Standing stone, Moanflugh, Co. Cork
Co. Cork |
Stone Monuments
At Moanflugh in County Cork, there is a place on the archaeological record where a standing stone once existed and now does not.
No surface trace remains, and the ground offers no obvious sign that anything was ever there. What makes this quietly strange is not the absence itself but the paper trail that frames it: the stone appears on a 1940 Ordnance Survey six-inch map, yet it is missing entirely from the equivalent surveys of 1842 and 1903. A monument that was apparently real enough to be recorded by mid-twentieth-century surveyors had gone unnoticed, or unrecorded, across the better part of a century before that.

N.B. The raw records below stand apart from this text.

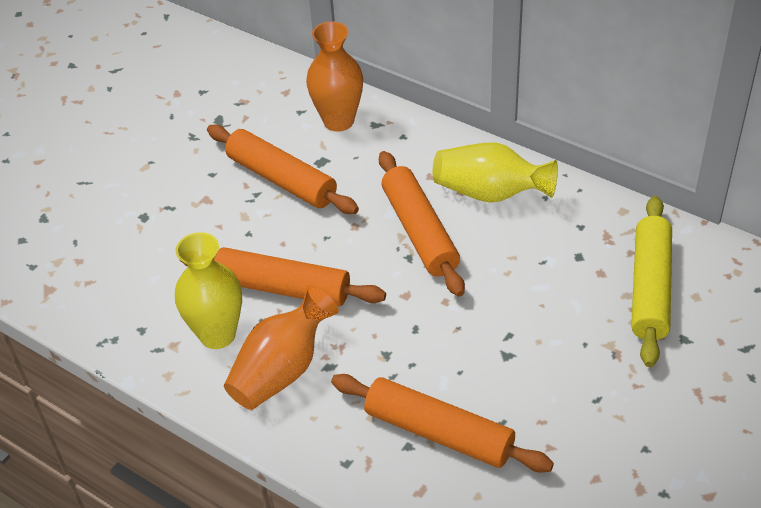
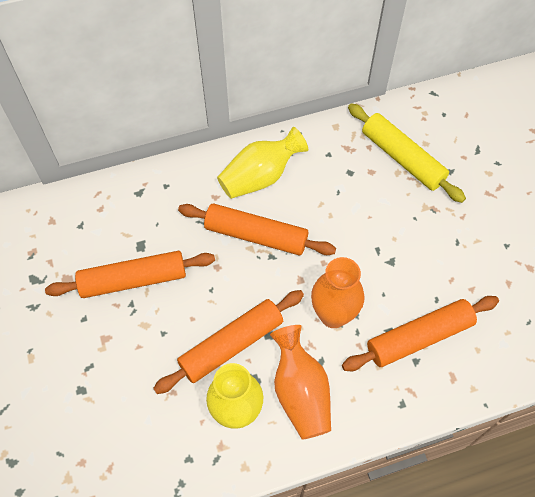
camera: 55 degrees left, 15 degrees up
(338, 121) = (114, 210): orange vase -> orange vase (333, 315)

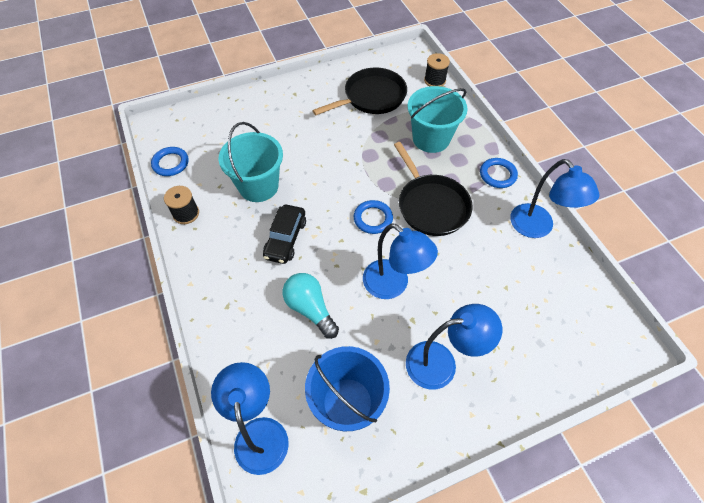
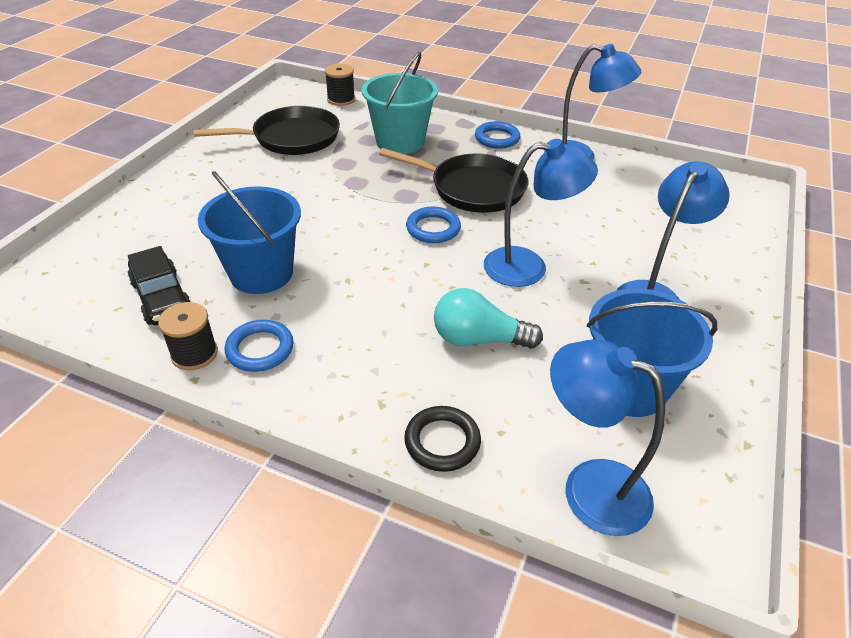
camera: 45 degrees left, 15 degrees down
(171, 163) = (97, 319): blue ring -> blue ring (260, 349)
(228, 349) = (442, 442): none -> black ring
(258, 186) = (261, 273): turquoise bucket -> blue bucket
(285, 239) = (363, 299): black car -> black car (161, 298)
(372, 97) = (292, 138): black pan -> black pan turned 60 degrees clockwise

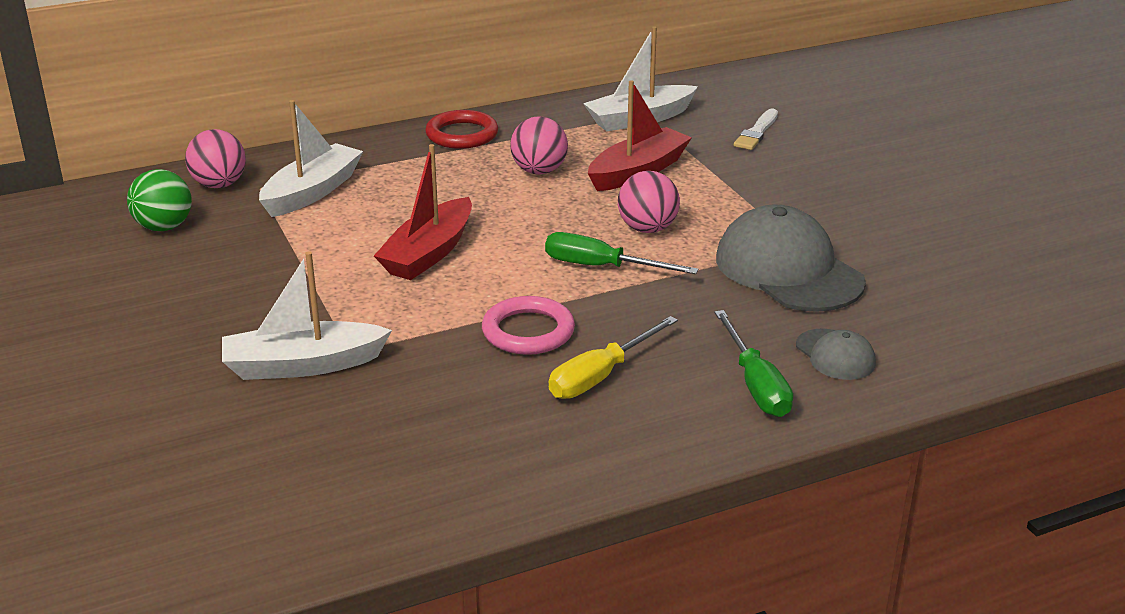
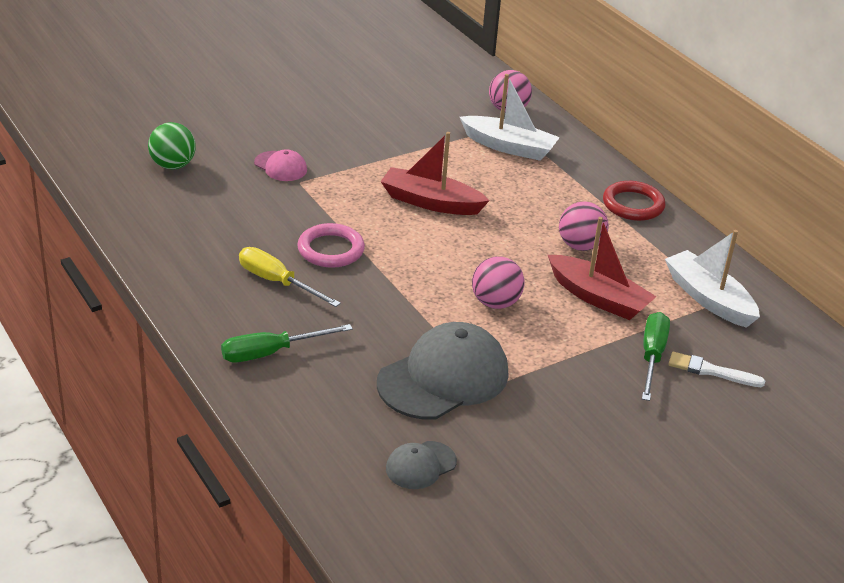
camera: 80 degrees right, 5 degrees up
(164, 227) = (441, 98): green ball -> green ball (173, 165)
(303, 365) = (280, 166): white boat -> pink cap
(601, 267) = (427, 280): green screwdriver -> green screwdriver (652, 356)
(835, 355) = (315, 396): grey cap -> grey cap (420, 465)

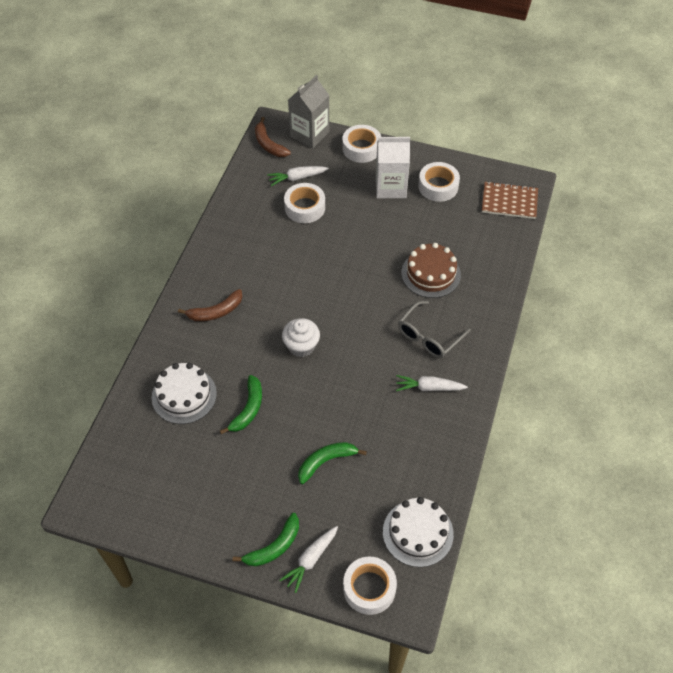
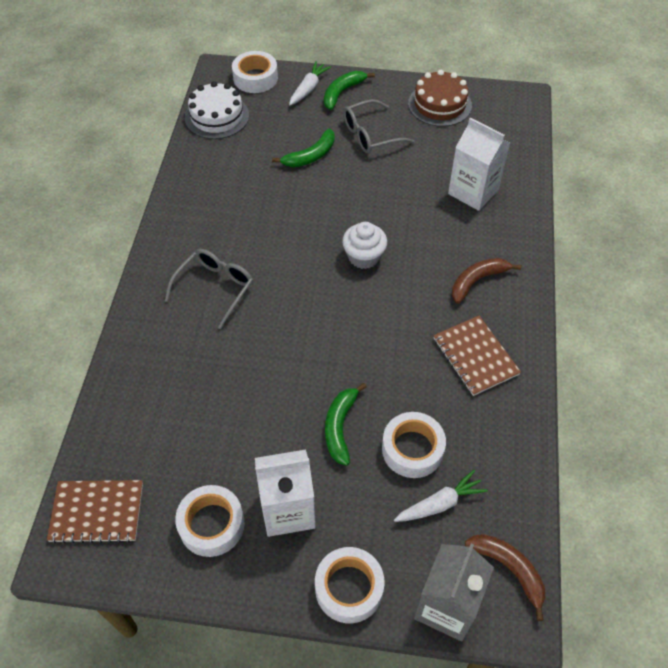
camera: 170 degrees right, 0 degrees up
(184, 395) = (473, 192): white cake -> white carton
(241, 256) = (475, 356): none -> brown notebook
(248, 409) = (401, 189): green banana -> green banana (340, 427)
(259, 479) = (370, 135): none -> grey glasses
(428, 387) = (213, 233): white carrot -> none
(431, 274) = (216, 370): brown cake -> brown cake (439, 104)

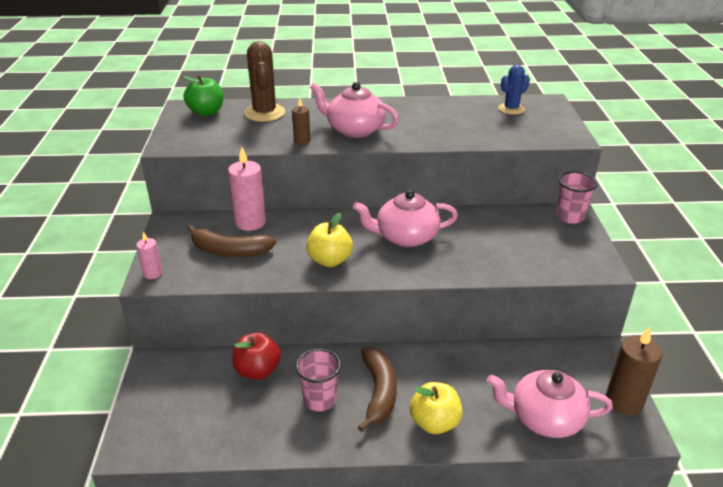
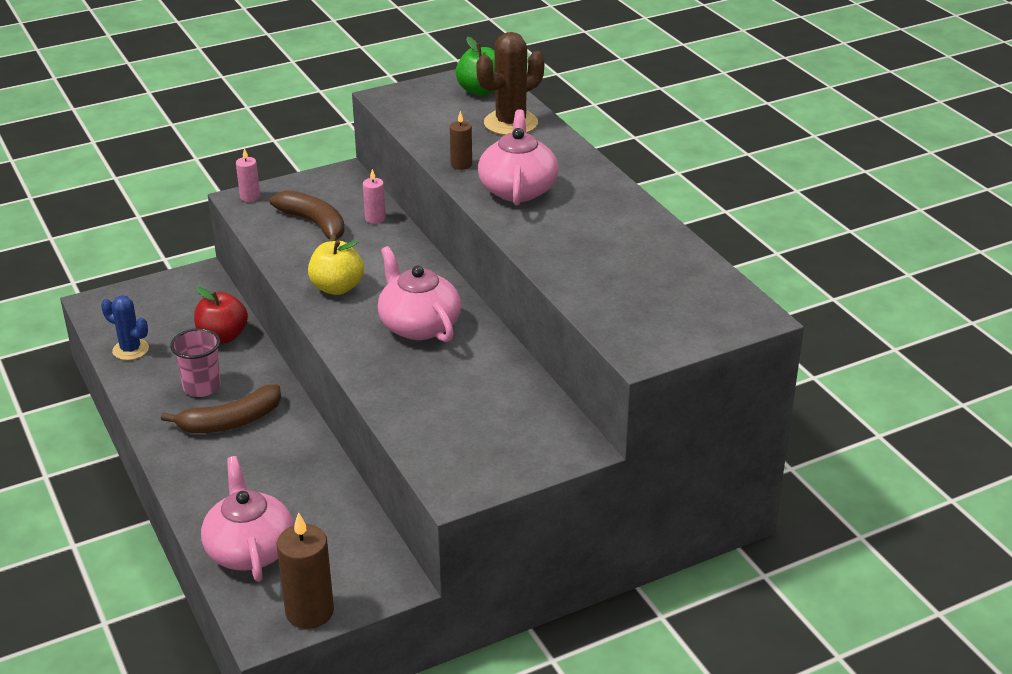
camera: 65 degrees right, 0 degrees up
(230, 251) = (314, 224): brown banana -> brown banana turned 150 degrees clockwise
(250, 222) = (375, 218): pink candle -> pink candle, size x0.54
(434, 422) = (205, 470): yellow apple -> none
(511, 109) = (692, 288): blue cactus -> blue cactus (130, 350)
(570, 217) = (565, 446): pink cup -> none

Standing stones are among the most common prehistoric monument types in Ireland, typically erected during the Bronze Age as markers, boundary indicators, or focal points for ritual activity, though their precise function in any given case is rarely certain. The Moanflugh example stood on an east-facing slope in pasture, a setting that would have been unremarkable for such a stone. Whether it was removed deliberately, toppled, or simply absorbed into field management at some point after 1940 is not recorded. Its brief appearance in the cartographic record and subsequent disappearance from the landscape leaves it as a kind of negative monument, more notable for what is no longer there than for anything a visitor could observe.